ResAD: Normalized Residual Trajectory Modeling for End-to-End Autonomous Driving
This addresses a fundamental optimization challenge in autonomous driving systems, offering a novel method to improve trajectory prediction and safety, though it is incremental in refining existing approaches.
The paper tackles the spatio-temporal imbalance in end-to-end autonomous driving trajectory data, which leads to suboptimal learning and safety issues, by proposing ResAD, a framework that predicts residual deviations from an inertial reference and uses point-wise normalization, achieving a state-of-the-art PDMS of 88.6 on the NAVSIM benchmark.

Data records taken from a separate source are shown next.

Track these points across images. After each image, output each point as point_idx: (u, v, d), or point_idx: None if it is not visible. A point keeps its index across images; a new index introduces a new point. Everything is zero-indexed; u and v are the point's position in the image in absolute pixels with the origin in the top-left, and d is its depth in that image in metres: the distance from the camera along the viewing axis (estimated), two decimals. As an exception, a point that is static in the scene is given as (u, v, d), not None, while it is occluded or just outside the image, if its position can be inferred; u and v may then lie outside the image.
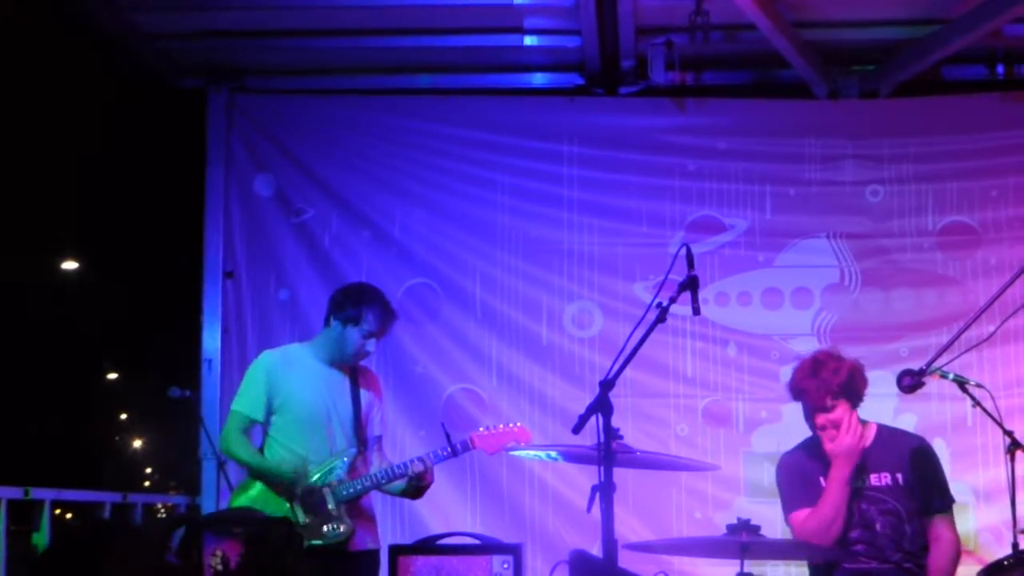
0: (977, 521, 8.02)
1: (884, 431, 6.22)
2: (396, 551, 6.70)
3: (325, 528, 6.59)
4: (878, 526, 6.03)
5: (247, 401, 6.85)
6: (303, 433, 6.77)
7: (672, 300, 5.20)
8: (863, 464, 6.07)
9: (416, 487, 6.77)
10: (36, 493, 7.71)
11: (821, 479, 6.16)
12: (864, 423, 6.11)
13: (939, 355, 5.86)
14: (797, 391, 6.15)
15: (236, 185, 8.69)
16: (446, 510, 8.27)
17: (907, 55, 8.41)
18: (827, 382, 6.05)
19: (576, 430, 5.02)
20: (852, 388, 6.08)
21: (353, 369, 6.95)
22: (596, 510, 4.95)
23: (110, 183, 26.68)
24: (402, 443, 8.17)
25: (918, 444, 6.23)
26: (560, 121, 8.67)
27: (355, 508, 6.72)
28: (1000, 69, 8.68)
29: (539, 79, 8.88)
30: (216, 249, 8.64)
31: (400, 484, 6.80)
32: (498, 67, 8.81)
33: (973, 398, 5.88)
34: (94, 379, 39.44)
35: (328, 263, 8.56)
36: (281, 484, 6.65)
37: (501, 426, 6.93)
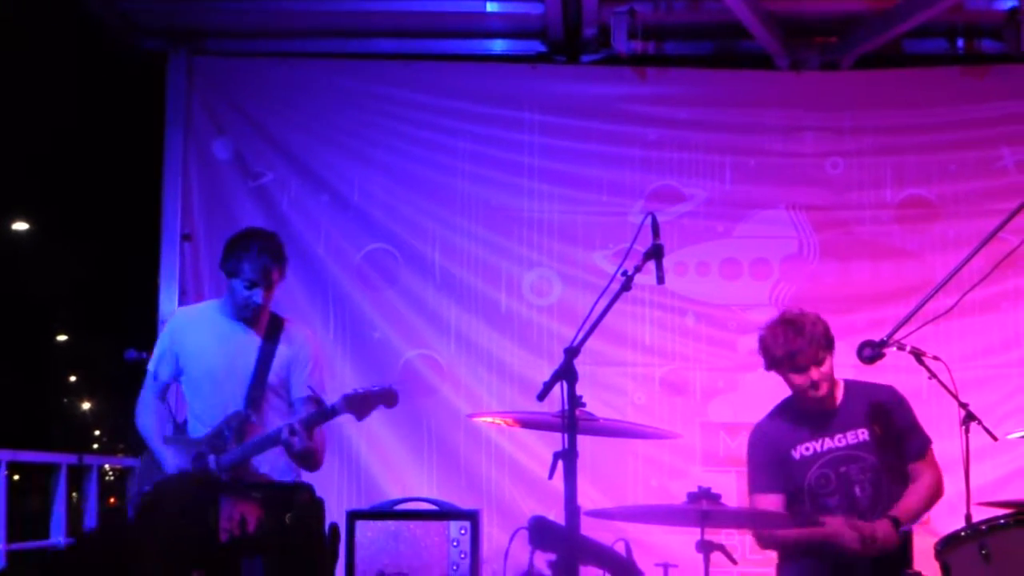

End-to-end autonomous driving (E2EAD) systems, which learn to predict future trajectories directly from sensor data, are fundamentally challenged by the inherent spatio-temporal imbalance of trajectory data. This imbalance creates a significant optimization burden, causing models to learn spurious correlations instead of causal inference, while also prioritizing uncertain, distant predictions, thereby compromising immediate safety. To address these issues, we propose ResAD, a novel Normalized Residual Trajectory Modeling framework. Instead of predicting the future trajectory directly, our approach reframes the learning task to predict the residual deviation from a deterministic inertial reference. The inertial reference serves as a counterfactual, forcing the model to move beyond simple pattern recognition and instead identify the underlying causal factors (e.g., traffic rules, obstacles) that necessitate deviations from a default, inertially-guided path. To deal with the optimization imbalance caused by uncertain, long-term horizons, ResAD further incorporates Point-wise Normalization of the predicted residual. It re-weights the optimization objective, preventing large-magnitude errors associated with distant, uncertain waypoints from dominating the learning signal. Extensive experiments validate the effectiveness of our framework. On the NAVSIM benchmark, ResAD achieves a state-of-the-art PDMS of 88.6 using a vanilla diffusion policy with only two denoising steps, demonstrating that our approach significantly simplifies the learning task and improves model performance. The code will be released to facilitate further research.